Defibrillator Implantation and Interrogation Sample Report

REFERRING PHYSICIAN:  John Doe, MD

PROCEDURES PERFORMED:
1.  IV sedation.
2.  Fluoroscopically guided implantation of right atrial and right ventricular leads.
3.  Implantation of dual chamber defibrillator.
4.  Interrogation and programming of defibrillator.

INDICATIONS AND HISTORY:  This is a (XX)-year-old female with severe nonischemic cardiomyopathy with ejection fraction less than 20% and episode of complete heart block in the hospital, which required resuscitation and intubation. Therefore, the patient has indication both for dual chamber pacing and defibrillator for prevention of sudden cardiac death.

CONSENT:  The risks, benefits, and alternatives of the procedure were explained to the patient. All of the patient’s questions were answered, and she understood and signed informed consent.
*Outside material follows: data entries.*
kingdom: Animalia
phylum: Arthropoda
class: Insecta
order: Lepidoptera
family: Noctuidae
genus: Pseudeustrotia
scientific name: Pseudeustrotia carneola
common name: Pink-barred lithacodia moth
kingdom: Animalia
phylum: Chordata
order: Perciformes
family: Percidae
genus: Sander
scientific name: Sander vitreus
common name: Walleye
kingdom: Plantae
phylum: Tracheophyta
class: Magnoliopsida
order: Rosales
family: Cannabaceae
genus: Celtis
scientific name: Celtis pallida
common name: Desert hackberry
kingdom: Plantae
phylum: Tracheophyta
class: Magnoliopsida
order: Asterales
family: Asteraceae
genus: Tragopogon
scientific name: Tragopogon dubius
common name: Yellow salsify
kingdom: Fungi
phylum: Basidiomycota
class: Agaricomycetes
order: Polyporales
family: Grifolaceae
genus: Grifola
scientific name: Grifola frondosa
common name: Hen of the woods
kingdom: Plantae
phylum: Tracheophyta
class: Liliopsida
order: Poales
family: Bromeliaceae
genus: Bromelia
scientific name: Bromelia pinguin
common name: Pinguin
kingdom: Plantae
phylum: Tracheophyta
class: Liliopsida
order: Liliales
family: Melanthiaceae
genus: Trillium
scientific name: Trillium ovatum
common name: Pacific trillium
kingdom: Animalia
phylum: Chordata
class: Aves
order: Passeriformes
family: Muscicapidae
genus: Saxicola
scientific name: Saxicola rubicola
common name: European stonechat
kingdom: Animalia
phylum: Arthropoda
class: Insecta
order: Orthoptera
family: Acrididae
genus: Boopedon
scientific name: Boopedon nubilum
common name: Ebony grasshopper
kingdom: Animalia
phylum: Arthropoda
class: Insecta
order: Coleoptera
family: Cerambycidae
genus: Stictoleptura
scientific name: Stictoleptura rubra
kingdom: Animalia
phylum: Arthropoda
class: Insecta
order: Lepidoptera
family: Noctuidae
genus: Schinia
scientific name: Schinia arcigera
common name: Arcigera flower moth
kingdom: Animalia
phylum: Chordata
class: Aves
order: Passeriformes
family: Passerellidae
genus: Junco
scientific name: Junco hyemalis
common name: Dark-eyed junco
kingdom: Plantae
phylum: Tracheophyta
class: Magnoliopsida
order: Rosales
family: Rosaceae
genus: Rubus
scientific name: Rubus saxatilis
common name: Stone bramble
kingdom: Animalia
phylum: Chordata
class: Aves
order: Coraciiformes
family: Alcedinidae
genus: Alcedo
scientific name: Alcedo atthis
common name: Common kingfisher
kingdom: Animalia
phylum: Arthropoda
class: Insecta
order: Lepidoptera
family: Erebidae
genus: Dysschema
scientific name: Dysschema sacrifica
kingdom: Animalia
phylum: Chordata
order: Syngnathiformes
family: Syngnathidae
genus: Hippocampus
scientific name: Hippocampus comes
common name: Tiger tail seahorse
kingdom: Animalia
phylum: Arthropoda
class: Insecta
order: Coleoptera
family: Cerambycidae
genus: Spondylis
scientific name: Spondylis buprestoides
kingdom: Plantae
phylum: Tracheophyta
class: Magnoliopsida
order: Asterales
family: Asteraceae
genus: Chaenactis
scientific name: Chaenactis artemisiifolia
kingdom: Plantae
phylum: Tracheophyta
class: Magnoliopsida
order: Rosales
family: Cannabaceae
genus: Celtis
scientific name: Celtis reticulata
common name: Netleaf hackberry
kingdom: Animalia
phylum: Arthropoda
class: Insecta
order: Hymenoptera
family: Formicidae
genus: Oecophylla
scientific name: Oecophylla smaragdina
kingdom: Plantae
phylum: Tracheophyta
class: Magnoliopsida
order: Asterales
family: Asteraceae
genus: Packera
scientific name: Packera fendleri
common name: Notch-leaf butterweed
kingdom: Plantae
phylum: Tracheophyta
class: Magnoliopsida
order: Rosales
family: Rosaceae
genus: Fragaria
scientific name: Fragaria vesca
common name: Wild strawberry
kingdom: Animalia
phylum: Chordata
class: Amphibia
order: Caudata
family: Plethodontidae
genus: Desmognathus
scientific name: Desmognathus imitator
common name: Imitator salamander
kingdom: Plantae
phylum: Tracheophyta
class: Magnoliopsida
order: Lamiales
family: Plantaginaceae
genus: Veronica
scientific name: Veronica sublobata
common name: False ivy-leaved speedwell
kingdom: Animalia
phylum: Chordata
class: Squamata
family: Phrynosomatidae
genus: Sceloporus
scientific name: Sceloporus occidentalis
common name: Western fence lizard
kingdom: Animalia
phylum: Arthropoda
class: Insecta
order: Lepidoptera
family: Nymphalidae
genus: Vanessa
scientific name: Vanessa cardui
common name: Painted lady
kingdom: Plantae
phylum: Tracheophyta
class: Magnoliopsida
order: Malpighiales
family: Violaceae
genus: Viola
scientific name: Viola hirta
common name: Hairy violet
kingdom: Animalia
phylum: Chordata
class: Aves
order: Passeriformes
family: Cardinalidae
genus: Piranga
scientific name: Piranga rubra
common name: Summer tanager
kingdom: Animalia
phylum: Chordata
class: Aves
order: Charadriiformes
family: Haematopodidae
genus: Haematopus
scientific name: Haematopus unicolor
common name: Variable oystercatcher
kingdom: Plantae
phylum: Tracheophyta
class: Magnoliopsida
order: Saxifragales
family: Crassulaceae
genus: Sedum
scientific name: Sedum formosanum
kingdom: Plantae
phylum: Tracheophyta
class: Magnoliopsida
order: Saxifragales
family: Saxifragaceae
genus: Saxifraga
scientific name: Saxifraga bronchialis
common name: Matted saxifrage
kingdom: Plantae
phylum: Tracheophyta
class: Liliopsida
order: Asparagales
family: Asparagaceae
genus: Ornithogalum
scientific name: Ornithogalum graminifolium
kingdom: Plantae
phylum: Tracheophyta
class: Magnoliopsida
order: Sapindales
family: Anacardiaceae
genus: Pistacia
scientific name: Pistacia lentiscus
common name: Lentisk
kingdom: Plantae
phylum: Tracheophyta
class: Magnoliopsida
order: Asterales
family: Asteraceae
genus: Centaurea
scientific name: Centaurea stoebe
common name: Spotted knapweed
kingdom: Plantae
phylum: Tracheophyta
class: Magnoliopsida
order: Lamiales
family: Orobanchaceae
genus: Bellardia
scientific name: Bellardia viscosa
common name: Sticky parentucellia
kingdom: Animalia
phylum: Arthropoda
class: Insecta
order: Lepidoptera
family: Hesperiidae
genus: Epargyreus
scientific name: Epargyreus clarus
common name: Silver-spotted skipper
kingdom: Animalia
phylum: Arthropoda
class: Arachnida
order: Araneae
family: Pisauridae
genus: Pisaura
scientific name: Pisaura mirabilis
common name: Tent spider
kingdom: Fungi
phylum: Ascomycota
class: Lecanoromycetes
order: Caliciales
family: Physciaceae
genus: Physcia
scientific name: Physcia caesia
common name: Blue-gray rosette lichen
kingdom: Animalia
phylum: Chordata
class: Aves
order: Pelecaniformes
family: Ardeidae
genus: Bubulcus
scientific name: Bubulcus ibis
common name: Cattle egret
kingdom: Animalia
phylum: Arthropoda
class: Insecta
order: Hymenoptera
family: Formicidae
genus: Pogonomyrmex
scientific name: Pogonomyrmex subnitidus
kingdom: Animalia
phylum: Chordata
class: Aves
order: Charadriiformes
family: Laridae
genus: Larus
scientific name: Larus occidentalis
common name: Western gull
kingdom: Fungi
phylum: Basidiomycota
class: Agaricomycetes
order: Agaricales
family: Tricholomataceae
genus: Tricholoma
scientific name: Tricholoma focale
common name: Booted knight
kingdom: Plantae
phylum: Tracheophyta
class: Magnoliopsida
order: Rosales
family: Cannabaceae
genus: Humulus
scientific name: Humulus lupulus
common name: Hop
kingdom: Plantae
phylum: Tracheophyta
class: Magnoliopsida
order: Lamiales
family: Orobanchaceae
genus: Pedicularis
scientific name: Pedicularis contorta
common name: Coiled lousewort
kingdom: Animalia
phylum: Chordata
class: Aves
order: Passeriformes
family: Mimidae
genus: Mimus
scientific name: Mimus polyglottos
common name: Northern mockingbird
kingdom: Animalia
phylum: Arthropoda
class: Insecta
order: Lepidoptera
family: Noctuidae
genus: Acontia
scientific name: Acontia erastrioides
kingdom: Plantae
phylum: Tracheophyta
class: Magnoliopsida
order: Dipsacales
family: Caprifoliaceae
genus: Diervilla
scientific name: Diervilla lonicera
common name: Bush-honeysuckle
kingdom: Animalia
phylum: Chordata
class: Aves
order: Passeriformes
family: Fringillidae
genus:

DESCRIPTION OF PROCEDURE:  The patient was brought to the electrophysiology lab in a fasting nonsedated state. IV sedation was provided with IV Versed and fentanyl. Prophylactic antibiotic was given. The chest was prepped and draped in the usual sterile fashion. After injection of 2% lidocaine in the left pectoral area, an incision was made and extended to pectoralis fascia using electrocautery and blunt dissection and a pocket was created. Using the previous roadmap from earlier this week, access to the right subclavian vein was achieved in two separate locations. Right ventricular lead was advanced under fluoroscopy to the right ventricular apex. This is a lead, model (XX), serial number (XX). R-waves measured more than 12.5, impedance was 452, and threshold was 0.75. The right atrial lead was advanced into the right atrial appendage. This is a Tendril, model (XX), serial number (XX). This was advanced under fluoroscopy through the right atrial appendage and P waves measured 2.4 to 3, impedance 462, and threshold 0.75. Leads were sutured to the muscle. There was no diaphragmatic stimulation. The leads were connected to the device, which was an Atlas DR, serial number (XX). Leads and device were inserted into the pocket and sutured to the muscle, and the pocket was vigorously irrigated with antibiotic solution. The pocket was then closed in two separate subcutaneous layers using 3-0 Vicryl and subcuticular layer using 4-0 Vicryl. The skin was covered with Steri-Strips and pressure dressing. Before the pocket was closed, a high voltage lead impedance was tested at 32 ohms. Also, we interrogated the device, which showed stable parameters, and it was programmed to VVI 60 with long AV delay to allow for intrinsic conduction. Tachy therapies were set at VF zone at 188 beats per minute with maximum therapy. The patient tolerated the procedure well, and there were no complications. DFT was not tested due to the presence of left ventricular thrombus.

CONCLUSION:  Successful implantation of dual chamber defibrillator by nonthoracotomy method on the right side.

PLAN:
1.  The patient will be observed overnight and can be discharged home with followup in the clinic from an electrophysiologic standpoint.
2.  In terms of anticoagulation, we would start Coumadin tonight and also start heparin without bolus after about 12 hours.
3.  Particular care should be given to the care of the implant pocket to avoid any hematologic complication.
4.  Given usual post-implant care, including chest x-ray, antibiotic, and interrogation will be done.